Characterization of Genetic Signal Sequences with Batch-Learning SOM


  • Takashi Abe
  • Shun Ikeda
  • Shigehiko Kanaya
  • Kennosuke Wada
  • Toshimichi Ikemura



batch learning SOM, BL-SOM, oligonucleotide frequency, the Earth Simulator, genome informatics, DDC: 004 (Data processing, computer science, computer systems)

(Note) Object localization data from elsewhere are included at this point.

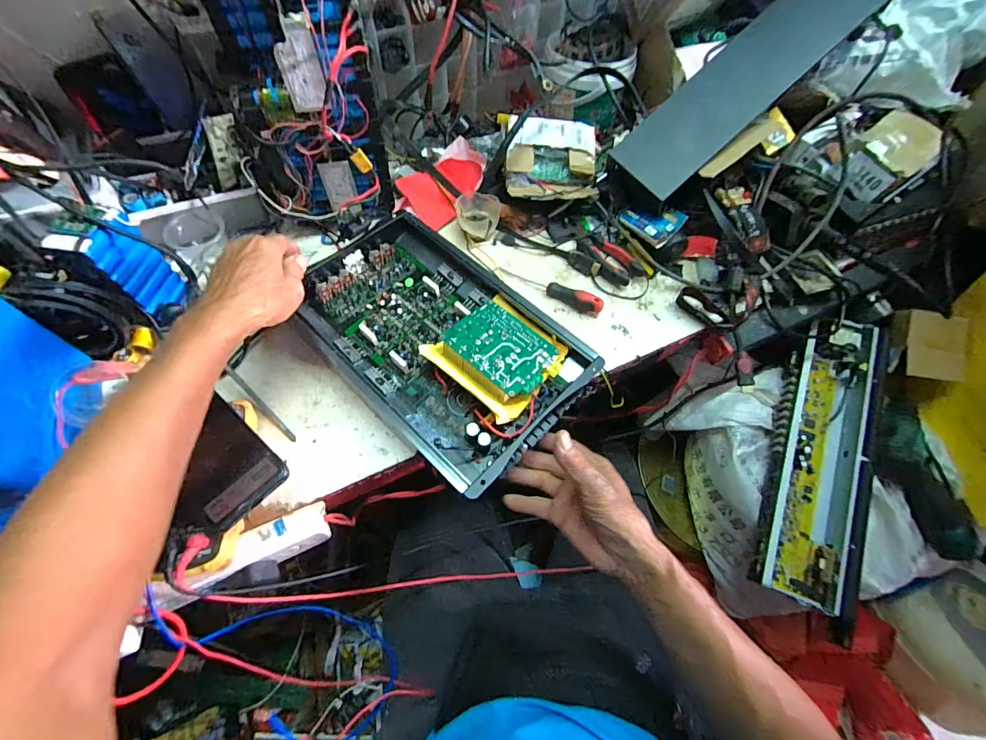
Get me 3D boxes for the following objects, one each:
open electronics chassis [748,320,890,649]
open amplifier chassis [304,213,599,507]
[{"bbox_3d":[0.474,0.110,0.597,0.137,0.061,0.394,18,77,8],"label":"open electronics chassis"},{"bbox_3d":[-0.069,-0.045,0.496,0.348,0.041,0.220,39,66,18],"label":"open amplifier chassis"}]

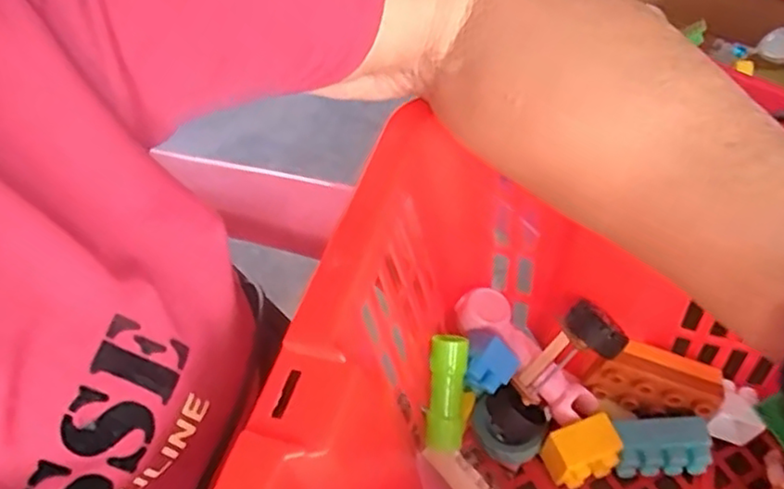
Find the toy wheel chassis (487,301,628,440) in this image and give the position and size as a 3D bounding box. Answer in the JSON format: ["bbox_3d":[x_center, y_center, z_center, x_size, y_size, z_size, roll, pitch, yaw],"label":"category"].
[{"bbox_3d":[0.081,0.069,0.337,0.088,0.034,0.030,-52,53,21],"label":"toy wheel chassis"}]

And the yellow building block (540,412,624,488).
[{"bbox_3d":[0.097,0.108,0.338,0.034,0.032,0.024,-17,52,-7],"label":"yellow building block"}]

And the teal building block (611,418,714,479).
[{"bbox_3d":[0.138,0.105,0.341,0.046,0.027,0.024,-1,52,5],"label":"teal building block"}]

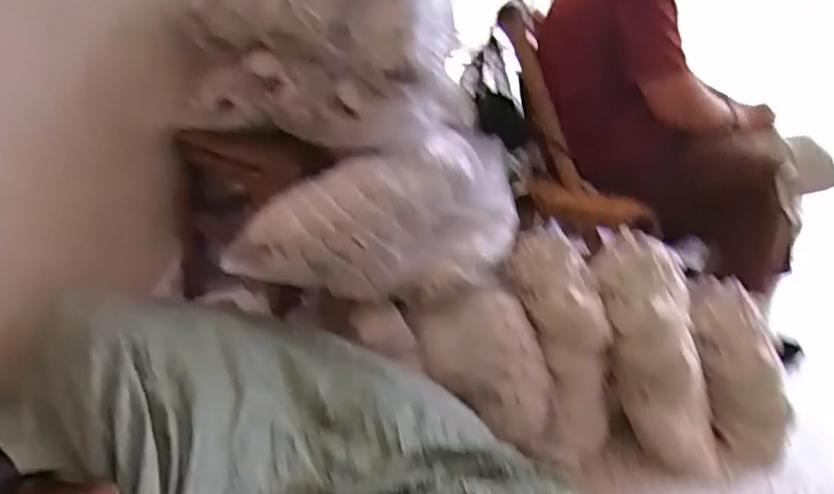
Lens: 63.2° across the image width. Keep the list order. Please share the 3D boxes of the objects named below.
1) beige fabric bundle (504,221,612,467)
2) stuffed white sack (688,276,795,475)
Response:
[{"bbox_3d":[0.272,0.166,1.200,0.167,0.407,0.158,-4,-12,-19],"label":"beige fabric bundle"},{"bbox_3d":[0.620,0.235,1.294,0.113,0.360,0.117,-5,-12,-21],"label":"stuffed white sack"}]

An unsupervised clustering algorithm Kohonen's SOM is an effective tool for clustering and visualizing high-dimensional complex data on a single map. We previously modified the conventional SOM for genome informatics, making the learning process and resulting map independent of the order of data input on the basis of Batch Learning SOM (BL-SOM). We generated BL-SOMs for tetra- and pentanucleotide frequencies in 300,000 10-kb sequences from 13 eukaryotes for which almost complete genomic sequences are available. BL-SOM recognized species-specific characteristics of oligonucleotide frequencies in most 10-kb sequences, permitting species-specific classification of sequences without any information regarding the species. We next constructed BL-SOMs with tetra- and pentanucleotide frequencies in 37,086 full-length mouse cDNA sequences. With BL-SOM we also analyzed occurrence patterns of the oligonucleotides that are thought to be involved in transcriptional regulation on the human genome.